All of this is why the coronavirus is disproportionately afflicting agricultural workers and why infections and deaths are growing at alarming rates. Government at all levels must do all it can to remedy these inequities. It begins with getting farm workers vaccinated as quickly as possible.
A major survey just completed by the UFW Foundation received responses via texts from some 11,000 farm workers.
The 11-question survey produced some surprising results. Among them is that when asked, 47 percent of responding field workers said they absolutely would get vaccinated. Another 26 percent said they would take the vaccine—for a total of 73 percent who would accept it.
These results contradict the narrative popular among many journalists that large numbers of farm workers are reticent or skeptical about being vaccinated. That view has influenced some local health officials not to prioritize agricultural workers since it is more challenging to reach this rural, immigrant population. This UFW Foundation survey shows the overwhelming majority of farm workers want the vaccine.
When COVID first emerged, the UFW urged all unionized employers to ensure proper protections. Most acted responsibly.
The UFW also keeps in regular contact with 50,000-plus farm workers—most of them non-union—through a Facebook page and other platforms in Spanish exclusively for agricultural workers. We conduct surveys and receive a stream of comments and reports. They show too many non-union farm employers have not taken proper precautions to protect workers from the virus and provide required PPEs.
Early in the pandemic, the UFW and other food industry unions helped convince Governor Newsom to require two weeks paid sick leave for all food workers, including farm workers.
A partnership with UFW Foundation, the UFW and chef Jose Andres’ World Central Kitchen distributed nearly 190,000 fresh meals prepared by local restaurants to field workers across California between April and August. We continue distributing emergency boxes with help from local food banks.
And the UFW and UFW Foundation are distributing hundreds of thousands of surgical masks to protect against the virus—plus hundreds of thousands of N-95 or equivalent respiratory masks to protect against wildfire smoke.
For me, this work is personal. It has to do with the fact I am a Latina and an immigrant.
I fasted not long ago for five days in Seattle over the retaliation endured by Pacific Northwest dairy workers who complained about grievances such as being cheated out of their pay.
I led a delegation of labor leaders, elected officials and dairy workers to the Seattle headquarters of a big corporation that buys from these dairies.
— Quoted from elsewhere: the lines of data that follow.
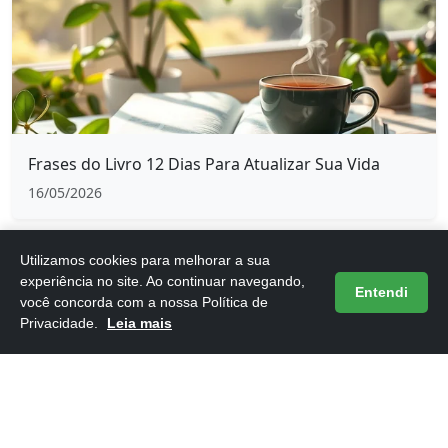
Frases do Livro 12 Dias Para Atualizar Sua Vida
16/05/2026
Utilizamos cookies para melhorar a sua
experiência no site. Ao continuar navegando,
Entendi
você concorda com a nossa Política de
Privacidade.
Leia mais
Frases do Livro 12 Regras para a Vida
16/05/2026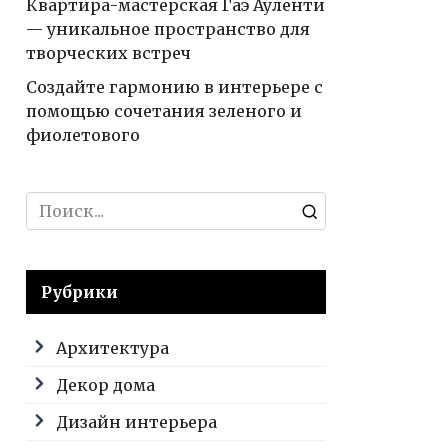
Квартира-мастерская Гаэ Ауленти
— уникальное пространство для
творческих встреч
Создайте гармонию в интерьере с
помощью сочетания зеленого и
фиолетового
Search
for:
Рубрики
Архитектура
Декор дома
Дизайн интерьера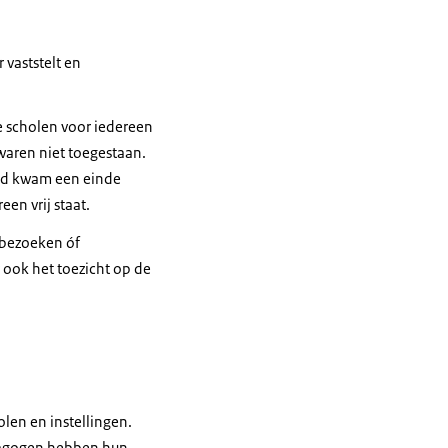
 vaststelt en
 scholen voor iedereen
waren niet toegestaan.
rijd kwam een einde
en vrij staat.
 bezoeken óf
r ook het toezicht op de
olen en instellingen.
dagogen hebben hun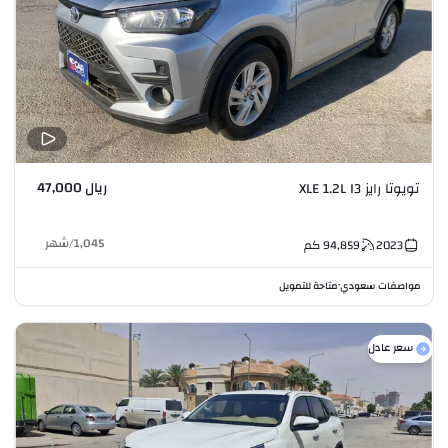
ريال 47,000
تويوتا رايز XLE 1.2L I3
1,045
/
شهر
2023
94,859
كم
مواصفات سعودي
متاحة للتمويل
•
سعر عادل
After much rhetorical pushback against security guards, a company official finally came out to meet with us.
“There is nothing I can do,” this man claimed. He said to send our grievances in writing so they could investigate. “We can’t take sides,” he added.
“We’re not asking you to take sides,” I replied. “We’re just asking you to get the dairies to meet with us.” He still resisted.
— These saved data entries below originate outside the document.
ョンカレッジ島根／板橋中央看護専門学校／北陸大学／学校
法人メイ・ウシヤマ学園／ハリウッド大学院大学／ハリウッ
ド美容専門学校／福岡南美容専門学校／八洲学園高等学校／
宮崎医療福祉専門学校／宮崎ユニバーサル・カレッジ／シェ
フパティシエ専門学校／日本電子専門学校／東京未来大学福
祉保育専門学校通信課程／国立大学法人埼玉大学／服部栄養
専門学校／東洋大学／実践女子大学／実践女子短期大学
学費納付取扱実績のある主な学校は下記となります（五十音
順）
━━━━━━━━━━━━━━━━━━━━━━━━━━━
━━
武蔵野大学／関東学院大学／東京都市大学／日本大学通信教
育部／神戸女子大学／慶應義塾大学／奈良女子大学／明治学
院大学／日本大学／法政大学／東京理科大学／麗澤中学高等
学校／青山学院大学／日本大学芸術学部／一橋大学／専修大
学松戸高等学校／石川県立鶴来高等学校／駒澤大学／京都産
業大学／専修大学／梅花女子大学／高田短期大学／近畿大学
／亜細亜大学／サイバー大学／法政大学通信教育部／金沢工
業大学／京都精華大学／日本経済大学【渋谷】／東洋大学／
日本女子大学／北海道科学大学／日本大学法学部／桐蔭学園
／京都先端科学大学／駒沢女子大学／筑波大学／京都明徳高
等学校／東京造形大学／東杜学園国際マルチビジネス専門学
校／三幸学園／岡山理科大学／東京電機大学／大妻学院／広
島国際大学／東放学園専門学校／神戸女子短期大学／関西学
Then one of the immigrant dairy workers, Josephina Luciano, stepped forward. She had been kicked in the face by a cow, knocking out 11 of her teeth. She nearly died. For a long time she couldn’t even kiss her three young children.
“If you won’t talk or listen to me, then at least look at me,” Josephina demanded in Spanish—and she opened wide her disfigured mouth. “I was kicked by a cow. I was in a pool of my own blood, and no one even knew how to call an ambulance. Later my employer falsely claimed I was not a full-time worker and I lost my workers’ comp benefits.”
The company representative soon had tears in his eyes. “There are other workers who want to share their stories,” I told him, and offered to translate.
“No, I’m from Puerto Rico,” he said. “I speak Spanish.”
Another female dairy worker spoke about how her husband had to watch as she was sexually harassed—silently because they had a family to support and couldn’t risk their jobs. A male dairy worker said he wished he was treated as well as the cows he tends.
I have a passion within me to help Josephina Luciano and other immigrant farm workers change their lives.